If you don’t think too good, don’t think too much.

― Ted Williams

The words above may or may not have much to do with baseball– or art– but the fact that they were spoken by Ted Williams, long considered perhaps the greatest pure hitter in baseball history and the holder of one of my favorite nicknames, the Splendid Splinter, made it worthy of inclusion here today. That and the fact that it’s good advice for anyone– baseball players, fans, artists, or anyone else.

I thought since Major League Baseball is on break for its annual All-Star festivities, I would take this opportunity to show off a couple of new baseball paintings that are part of my exhibit of new work that opens Friday at the West End Gallery.

The two pieces shown at the top are Big Time and Homefield. Both are 12″ by 16″ on aluminum panel.

I enjoy painting these baseball pieces. Part of it undoubtedly comes from some innate attraction to the geometry of the baseball diamond, something I’ve felt since I was a small child. Another part is just the simple process of composing these particular paintings. They always start with the diamond at some point on the surface and then the rest of the composition spreads out organically.

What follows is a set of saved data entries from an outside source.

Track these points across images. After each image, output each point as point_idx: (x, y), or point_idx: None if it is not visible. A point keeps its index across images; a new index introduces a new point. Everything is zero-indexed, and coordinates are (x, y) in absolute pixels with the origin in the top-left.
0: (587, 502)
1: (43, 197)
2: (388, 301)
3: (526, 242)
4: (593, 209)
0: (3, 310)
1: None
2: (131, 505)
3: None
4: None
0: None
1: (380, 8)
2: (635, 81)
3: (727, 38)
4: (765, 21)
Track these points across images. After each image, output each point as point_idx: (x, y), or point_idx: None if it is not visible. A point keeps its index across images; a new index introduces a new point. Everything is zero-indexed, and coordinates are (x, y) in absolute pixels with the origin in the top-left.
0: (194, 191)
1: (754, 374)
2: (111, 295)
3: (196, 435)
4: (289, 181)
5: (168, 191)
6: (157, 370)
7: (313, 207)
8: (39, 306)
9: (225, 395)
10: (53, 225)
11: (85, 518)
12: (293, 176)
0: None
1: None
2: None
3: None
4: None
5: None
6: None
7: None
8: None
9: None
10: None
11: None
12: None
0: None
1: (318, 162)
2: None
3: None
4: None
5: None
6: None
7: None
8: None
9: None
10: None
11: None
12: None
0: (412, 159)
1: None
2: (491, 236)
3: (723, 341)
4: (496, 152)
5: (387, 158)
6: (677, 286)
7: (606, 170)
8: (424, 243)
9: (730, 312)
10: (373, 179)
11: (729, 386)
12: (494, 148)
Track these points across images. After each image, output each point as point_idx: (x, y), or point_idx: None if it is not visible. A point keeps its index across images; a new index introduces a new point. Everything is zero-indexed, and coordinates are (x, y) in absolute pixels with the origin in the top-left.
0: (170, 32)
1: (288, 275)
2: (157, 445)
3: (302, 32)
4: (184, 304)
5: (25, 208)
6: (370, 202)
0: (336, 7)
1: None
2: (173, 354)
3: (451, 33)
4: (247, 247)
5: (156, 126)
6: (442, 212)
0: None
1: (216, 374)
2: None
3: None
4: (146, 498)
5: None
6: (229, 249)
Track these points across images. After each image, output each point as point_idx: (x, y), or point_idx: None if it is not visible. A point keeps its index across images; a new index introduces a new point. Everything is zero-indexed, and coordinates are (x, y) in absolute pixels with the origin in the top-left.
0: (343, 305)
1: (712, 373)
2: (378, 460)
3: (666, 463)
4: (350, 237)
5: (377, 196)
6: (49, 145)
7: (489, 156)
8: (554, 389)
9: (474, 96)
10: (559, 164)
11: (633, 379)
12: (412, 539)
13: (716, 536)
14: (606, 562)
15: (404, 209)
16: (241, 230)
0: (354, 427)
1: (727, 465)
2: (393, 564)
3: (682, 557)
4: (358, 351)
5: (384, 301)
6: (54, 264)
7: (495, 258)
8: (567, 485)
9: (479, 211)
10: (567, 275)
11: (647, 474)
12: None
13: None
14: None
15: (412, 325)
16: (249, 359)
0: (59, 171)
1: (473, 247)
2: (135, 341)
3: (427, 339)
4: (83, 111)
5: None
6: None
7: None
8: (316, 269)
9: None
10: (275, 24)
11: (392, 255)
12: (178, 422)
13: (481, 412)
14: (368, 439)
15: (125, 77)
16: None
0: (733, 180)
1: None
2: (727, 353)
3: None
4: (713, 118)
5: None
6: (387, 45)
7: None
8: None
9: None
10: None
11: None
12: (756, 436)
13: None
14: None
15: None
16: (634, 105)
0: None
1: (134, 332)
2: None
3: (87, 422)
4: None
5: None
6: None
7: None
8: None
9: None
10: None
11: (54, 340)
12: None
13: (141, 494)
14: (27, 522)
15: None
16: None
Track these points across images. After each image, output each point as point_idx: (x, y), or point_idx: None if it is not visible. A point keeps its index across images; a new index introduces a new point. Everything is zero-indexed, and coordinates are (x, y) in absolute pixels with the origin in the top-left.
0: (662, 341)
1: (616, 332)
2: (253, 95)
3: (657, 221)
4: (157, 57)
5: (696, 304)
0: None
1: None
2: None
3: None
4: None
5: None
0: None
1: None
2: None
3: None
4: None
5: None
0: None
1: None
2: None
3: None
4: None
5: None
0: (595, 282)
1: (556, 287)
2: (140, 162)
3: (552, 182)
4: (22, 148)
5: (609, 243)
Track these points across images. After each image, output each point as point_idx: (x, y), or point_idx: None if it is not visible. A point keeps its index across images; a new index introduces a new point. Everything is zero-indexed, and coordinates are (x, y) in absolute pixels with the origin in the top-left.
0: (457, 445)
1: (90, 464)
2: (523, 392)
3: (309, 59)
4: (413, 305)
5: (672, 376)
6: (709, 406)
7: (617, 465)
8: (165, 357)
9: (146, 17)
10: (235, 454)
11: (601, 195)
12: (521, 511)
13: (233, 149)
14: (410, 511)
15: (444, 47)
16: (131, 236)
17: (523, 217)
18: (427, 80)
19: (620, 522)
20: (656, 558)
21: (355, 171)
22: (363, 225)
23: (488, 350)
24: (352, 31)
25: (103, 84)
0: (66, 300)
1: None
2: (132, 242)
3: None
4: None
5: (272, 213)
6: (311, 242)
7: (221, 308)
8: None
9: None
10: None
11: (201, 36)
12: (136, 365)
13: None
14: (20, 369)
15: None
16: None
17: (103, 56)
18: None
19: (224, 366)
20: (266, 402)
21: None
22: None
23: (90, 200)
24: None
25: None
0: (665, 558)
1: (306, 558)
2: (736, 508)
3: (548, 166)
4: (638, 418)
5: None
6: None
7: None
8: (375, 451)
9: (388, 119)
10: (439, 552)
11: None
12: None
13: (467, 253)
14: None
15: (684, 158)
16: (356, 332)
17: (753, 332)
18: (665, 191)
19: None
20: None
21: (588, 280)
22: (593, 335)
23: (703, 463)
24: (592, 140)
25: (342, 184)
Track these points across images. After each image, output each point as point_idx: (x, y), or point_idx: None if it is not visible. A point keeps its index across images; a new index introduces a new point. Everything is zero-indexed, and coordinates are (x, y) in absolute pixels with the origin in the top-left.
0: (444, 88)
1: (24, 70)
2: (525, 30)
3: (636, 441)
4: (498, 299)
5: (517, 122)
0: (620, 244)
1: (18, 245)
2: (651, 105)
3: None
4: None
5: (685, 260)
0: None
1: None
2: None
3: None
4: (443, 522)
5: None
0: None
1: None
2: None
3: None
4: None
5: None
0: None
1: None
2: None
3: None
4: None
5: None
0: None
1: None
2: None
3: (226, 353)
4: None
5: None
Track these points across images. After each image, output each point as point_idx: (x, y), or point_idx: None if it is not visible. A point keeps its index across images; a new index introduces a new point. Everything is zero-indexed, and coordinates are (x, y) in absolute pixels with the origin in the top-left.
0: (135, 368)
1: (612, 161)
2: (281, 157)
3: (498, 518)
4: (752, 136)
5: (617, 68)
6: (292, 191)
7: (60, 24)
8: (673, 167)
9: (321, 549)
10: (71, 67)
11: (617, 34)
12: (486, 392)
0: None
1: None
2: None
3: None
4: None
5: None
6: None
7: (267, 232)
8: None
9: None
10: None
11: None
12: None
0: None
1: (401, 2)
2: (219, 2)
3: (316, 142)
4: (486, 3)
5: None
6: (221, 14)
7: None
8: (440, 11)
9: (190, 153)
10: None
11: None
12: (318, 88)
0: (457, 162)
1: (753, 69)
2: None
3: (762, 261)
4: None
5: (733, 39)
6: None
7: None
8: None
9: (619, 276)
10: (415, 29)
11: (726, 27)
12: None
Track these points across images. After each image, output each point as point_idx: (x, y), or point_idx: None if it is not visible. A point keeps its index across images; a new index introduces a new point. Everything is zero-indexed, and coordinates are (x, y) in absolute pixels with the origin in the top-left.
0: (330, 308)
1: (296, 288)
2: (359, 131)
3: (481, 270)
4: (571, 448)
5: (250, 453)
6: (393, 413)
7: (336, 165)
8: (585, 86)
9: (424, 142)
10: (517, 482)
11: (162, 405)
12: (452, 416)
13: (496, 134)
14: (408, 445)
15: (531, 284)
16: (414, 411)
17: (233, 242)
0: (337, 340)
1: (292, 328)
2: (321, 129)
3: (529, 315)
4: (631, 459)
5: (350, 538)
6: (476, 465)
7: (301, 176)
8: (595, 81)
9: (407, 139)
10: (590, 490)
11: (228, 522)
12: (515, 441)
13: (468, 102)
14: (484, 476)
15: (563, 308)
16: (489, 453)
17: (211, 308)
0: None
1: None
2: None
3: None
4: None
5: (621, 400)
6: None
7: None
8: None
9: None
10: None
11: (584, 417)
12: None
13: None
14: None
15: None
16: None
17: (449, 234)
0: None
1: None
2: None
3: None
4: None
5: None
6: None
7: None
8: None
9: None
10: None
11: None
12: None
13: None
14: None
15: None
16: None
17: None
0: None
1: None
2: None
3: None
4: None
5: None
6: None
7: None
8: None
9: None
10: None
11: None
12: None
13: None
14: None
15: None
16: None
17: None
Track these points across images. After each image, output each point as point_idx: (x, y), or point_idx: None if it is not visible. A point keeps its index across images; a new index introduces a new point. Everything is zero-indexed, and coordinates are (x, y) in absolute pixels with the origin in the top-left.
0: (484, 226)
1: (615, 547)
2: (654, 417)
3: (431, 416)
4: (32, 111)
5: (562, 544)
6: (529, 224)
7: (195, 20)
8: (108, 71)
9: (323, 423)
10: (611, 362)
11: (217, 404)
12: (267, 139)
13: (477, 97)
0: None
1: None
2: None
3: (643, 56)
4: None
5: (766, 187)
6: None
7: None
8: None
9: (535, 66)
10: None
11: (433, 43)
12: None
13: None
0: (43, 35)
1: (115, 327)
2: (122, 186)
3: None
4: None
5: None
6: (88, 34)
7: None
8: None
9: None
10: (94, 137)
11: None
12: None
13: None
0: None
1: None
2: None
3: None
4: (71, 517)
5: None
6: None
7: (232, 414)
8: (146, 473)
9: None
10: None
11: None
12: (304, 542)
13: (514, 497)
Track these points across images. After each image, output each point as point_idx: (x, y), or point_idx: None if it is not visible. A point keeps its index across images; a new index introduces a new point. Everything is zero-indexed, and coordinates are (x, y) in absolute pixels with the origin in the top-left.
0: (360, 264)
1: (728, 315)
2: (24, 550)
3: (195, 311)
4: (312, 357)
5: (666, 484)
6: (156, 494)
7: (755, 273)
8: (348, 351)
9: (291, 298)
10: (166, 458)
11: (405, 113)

Painting that spreading part is a constant process of problem solving, weighing and balancing each element while trying to predict what one mark on the surface will dictate for the next. These pieces, while enjoyable to paint, are also very taxing. They require long periods of tight concentration with little time to let the mind wander or go into a state of stillness.

I generally feel a little wiped out after working on these pieces. Maybe that can be attributed to the advice from Ted Williams. Perhaps too much thinking for my limited capacity.

But so long as the result pleases me, I can deal with that. And the baseball pieces generally please me very much. I can’t put a finger on any one aspect that triggers this reaction. They simply please some inner part of me. Sometimes it feels like I have an unspecified personal need to paint these pieces and these two have fulfilled that need.